PROVIDED DATA below:

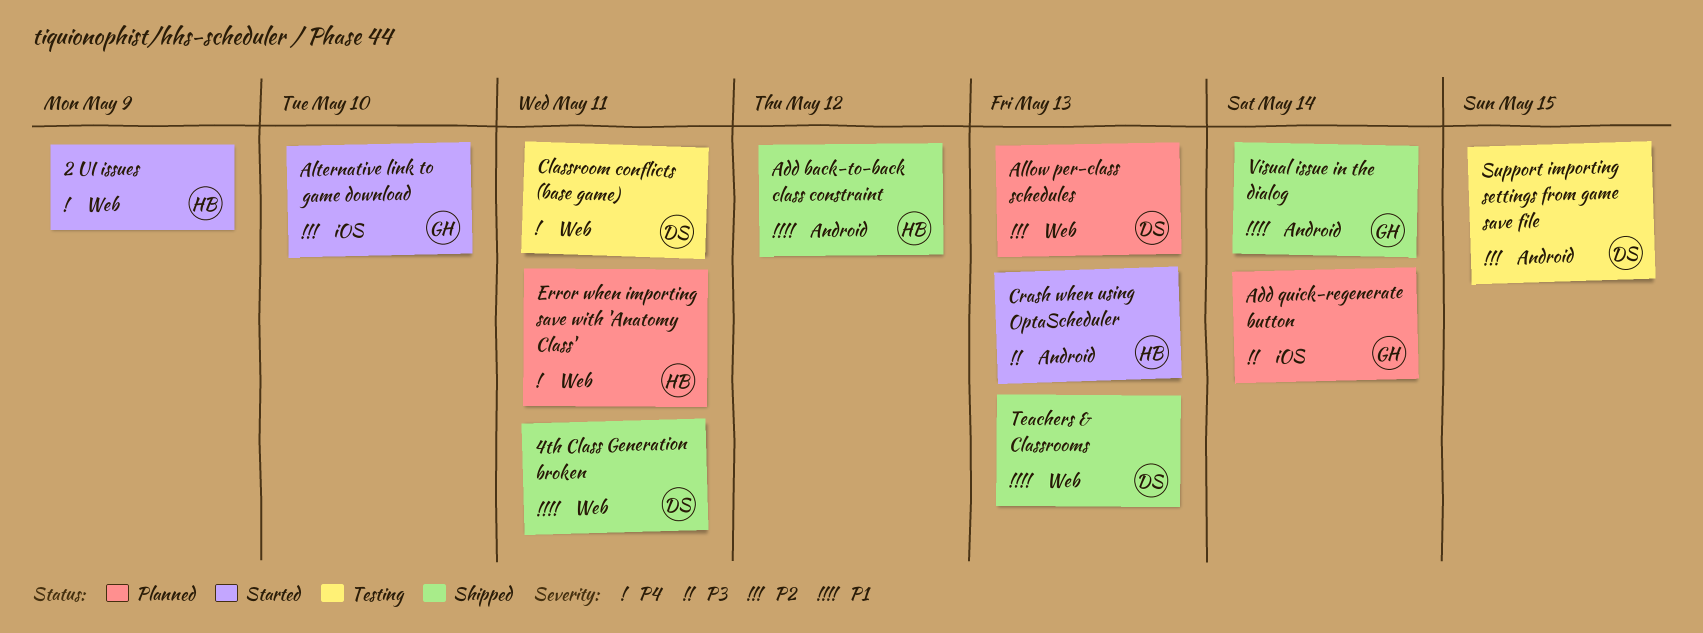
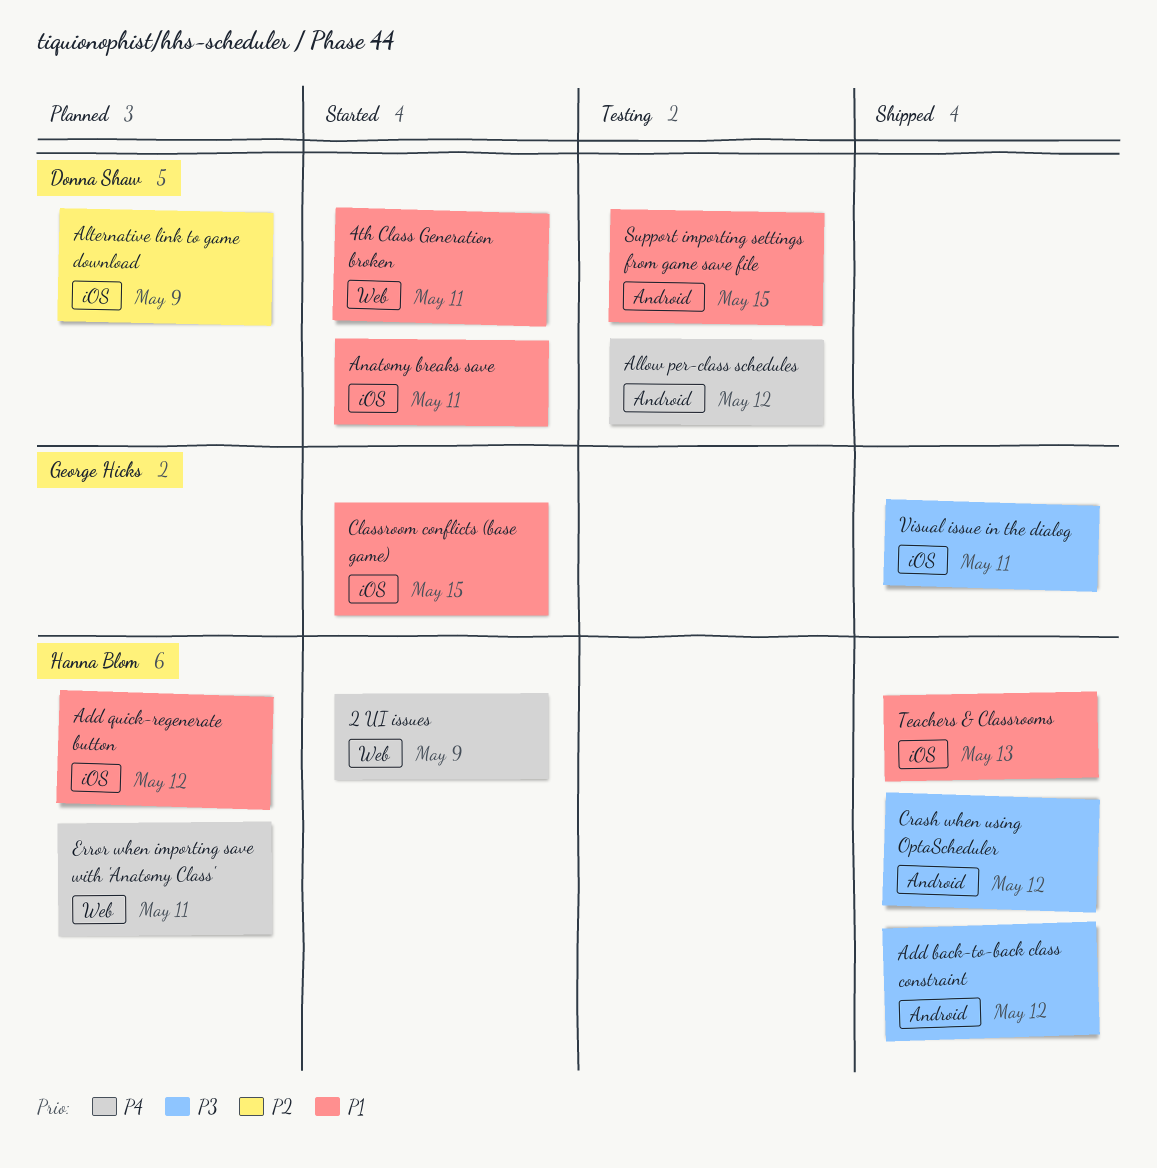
4th Class Generation broken, status: Shipped -> Started
Add back-to-back class constraint, priority: P1 -> P3
Add quick-regenerate button, owner: George Hicks -> Hanna Blom
Add quick-regenerate button, priority: P3 -> P1
Add quick-regenerate button, due: May 14 -> May 12
Allow per-class schedules, status: Planned -> Testing
Allow per-class schedules, priority: P2 -> P4
Allow per-class schedules, label: Web -> Android
Allow per-class schedules, due: May 13 -> May 12
Alternative link to game download, status: Started -> Planned
Alternative link to game download, owner: George Hicks -> Donna Shaw
Alternative link to game download, due: May 10 -> May 9
Anatomy breaks save: none -> present
Classroom conflicts (base game), status: Testing -> Started
Classroom conflicts (base game), owner: Donna Shaw -> George Hicks
Classroom conflicts (base game), priority: P4 -> P1
Classroom conflicts (base game), label: Web -> iOS
Classroom conflicts (base game), due: May 11 -> May 15
Crash when using OptaScheduler, status: Started -> Shipped
Crash when using OptaScheduler, due: May 13 -> May 12
Support importing settings from game save file, priority: P2 -> P1
Teachers & Classrooms, owner: Donna Shaw -> Hanna Blom
Teachers & Classrooms, label: Web -> iOS
Visual issue in the dialog, priority: P1 -> P3
Visual issue in the dialog, label: Android -> iOS
Visual issue in the dialog, due: May 14 -> May 11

End of PROVIDED DATA.

**TASK INSTRUCTIONS:** From the first line of the entries above down to the line holding "Visual issue in the dialog, priority: P1", quote each line exactly and nothing else, skipping pictures.

**RESPONSE AREA:**
4th Class Generation broken, status: Shipped -> Started
Add back-to-back class constraint, priority: P1 -> P3
Add quick-regenerate button, owner: George Hicks -> Hanna Blom
Add quick-regenerate button, priority: P3 -> P1
Add quick-regenerate button, due: May 14 -> May 12
Allow per-class schedules, status: Planned -> Testing
Allow per-class schedules, priority: P2 -> P4
Allow per-class schedules, label: Web -> Android
Allow per-class schedules, due: May 13 -> May 12
Alternative link to game download, status: Started -> Planned
Alternative link to game download, owner: George Hicks -> Donna Shaw
Alternative link to game download, due: May 10 -> May 9
Anatomy breaks save: none -> present
Classroom conflicts (base game), status: Testing -> Started
Classroom conflicts (base game), owner: Donna Shaw -> George Hicks
Classroom conflicts (base game), priority: P4 -> P1
Classroom conflicts (base game), label: Web -> iOS
Classroom conflicts (base game), due: May 11 -> May 15
Crash when using OptaScheduler, status: Started -> Shipped
Crash when using OptaScheduler, due: May 13 -> May 12
Support importing settings from game save file, priority: P2 -> P1
Teachers & Classrooms, owner: Donna Shaw -> Hanna Blom
Teachers & Classrooms, label: Web -> iOS
Visual issue in the dialog, priority: P1 -> P3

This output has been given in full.